London’s state schools have become one of education’s biggest success stories, lauded by Ofsted, ministers and academics alike after recent results smashed national averages.

But as Boris Johnson this week launched a bid to further improve education standards, his team warned of a “culture of low expectations” in London schools.

A report commissioned by the Conservative mayor, published today, says that more needs to be done to ensure pupils achieve top grades, arguing that this cannot be left to London boroughs alone and setting out a blueprint for the mayor’s involvement.

The suggestions in Going for Gold include an Excellence Fund, expected to be around #163;20 million over three years to help improve numeracy and literacy and science and technology subjects; more summer schools; a supplementary “London Curriculum”; and a scheme to address a shortage of school places by helping free school providers find sites.

To encourage “excellence”, Mr Johnson is to establish a “Gold Club” of London schools, selected because they are “bucking the trend of low aspiration and underachievement”.

“We need to stretch those in the middle and at the top,” London’s deputy mayor for education Munira Mirza writes in TES today. “Not enough attention is paid to helping young people achieve A*s and As.

“To get the much-needed C grades, schools have prioritised easier but less valuable courses. It is often children in disadvantaged areas that suffer from this culture of low expectations.”

It is a markedly different emphasis from that of Sir Michael Wilshaw, Ofsted chief inspector, who last month held up London’s schools as an example, writing: “The capital is now showing the way for the rest of the country.”

Michael Gove has also praised London’s “startling” results, attributing them to the London Challenge school improvement scheme, which ran in the capital between 2003 and 2011, and which the education secretary said inspired his own policies.

Tony Sewell, chair of the mayor’s inquiry panel, acknowledged the success London Challenge had in helping schools meet floor targets, but said: “Today, headteachers in many London schools admit to struggling to get their students As and A*s.”

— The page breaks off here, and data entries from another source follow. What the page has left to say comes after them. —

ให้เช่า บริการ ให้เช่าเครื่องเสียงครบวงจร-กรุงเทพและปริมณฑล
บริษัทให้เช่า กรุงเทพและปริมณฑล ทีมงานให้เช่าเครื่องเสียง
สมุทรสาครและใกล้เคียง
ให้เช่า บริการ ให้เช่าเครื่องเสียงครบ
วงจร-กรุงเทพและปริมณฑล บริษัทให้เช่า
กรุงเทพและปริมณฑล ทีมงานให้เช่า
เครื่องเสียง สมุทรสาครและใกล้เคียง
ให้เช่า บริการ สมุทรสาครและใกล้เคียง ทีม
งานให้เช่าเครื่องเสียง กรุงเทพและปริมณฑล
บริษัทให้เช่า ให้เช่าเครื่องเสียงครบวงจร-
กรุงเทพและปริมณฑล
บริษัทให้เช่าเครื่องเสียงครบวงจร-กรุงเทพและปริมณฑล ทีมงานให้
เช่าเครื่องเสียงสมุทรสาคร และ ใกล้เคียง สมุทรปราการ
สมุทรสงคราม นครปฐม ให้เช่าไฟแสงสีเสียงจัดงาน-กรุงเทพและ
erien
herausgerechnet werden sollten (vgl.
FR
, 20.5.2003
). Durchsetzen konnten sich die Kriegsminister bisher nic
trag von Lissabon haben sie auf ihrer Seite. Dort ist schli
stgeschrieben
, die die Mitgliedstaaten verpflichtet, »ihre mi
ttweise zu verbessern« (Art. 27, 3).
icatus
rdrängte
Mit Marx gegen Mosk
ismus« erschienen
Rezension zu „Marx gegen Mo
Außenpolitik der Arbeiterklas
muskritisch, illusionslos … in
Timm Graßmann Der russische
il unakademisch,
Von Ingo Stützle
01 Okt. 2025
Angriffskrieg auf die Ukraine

In his foreword to the report, Dr Sewell - a former teacher who a runs a charity helping disadvantaged pupils get to university - writes about “a culture of excuses” and says there is no evidence that “the realities of economic and ethnic disadvantage” hold back pupils who are “driven by high expectations”.

But Professor David Woods, who headed the London Challenge, said: “I am disappointed by the reference to ‘low expectations’ because the performance of London schools has demonstrated that it is the best performing region in the country. Schools in (more deprived) inner London alone are outstripping those in much more affluent shire counties.”

Mr Johnson does not have any formal powers over education and his team say this is not an attempt to acquire any. The report also stresses this is not an attempt to recreate the Inner London Education Authority, which oversaw education in the inner boroughs between 1965 and 1990.

See Comment, pages 46-47

Capital concerns

Boris Johnson’s blueprint for London schools includes:

A London Schools Excellence Fund, which aims to improve literacy, numeracy, science, technology, engineering and maths standards; encourage innovation; and help teachers to develop practice and emphasise subject knowledge.

Encouraging schools to reduce exclusions and only use them as a last resort.

A London Curriculum, which aims to inspire secondaries to use the city to strengthen their curriculum. Mr Johnson’s team are shocked that some London pupils have never read a Dickens novel or feel that St Paul’s Cathedral is “alien” to them.

Measures to tackle a shortage of London school places, expected to reach 90,000 by 2015. The mayor will collect pan-London data to plan provision, identify potential free school sites and spread solutions such as more “through schools” and flexible buildings.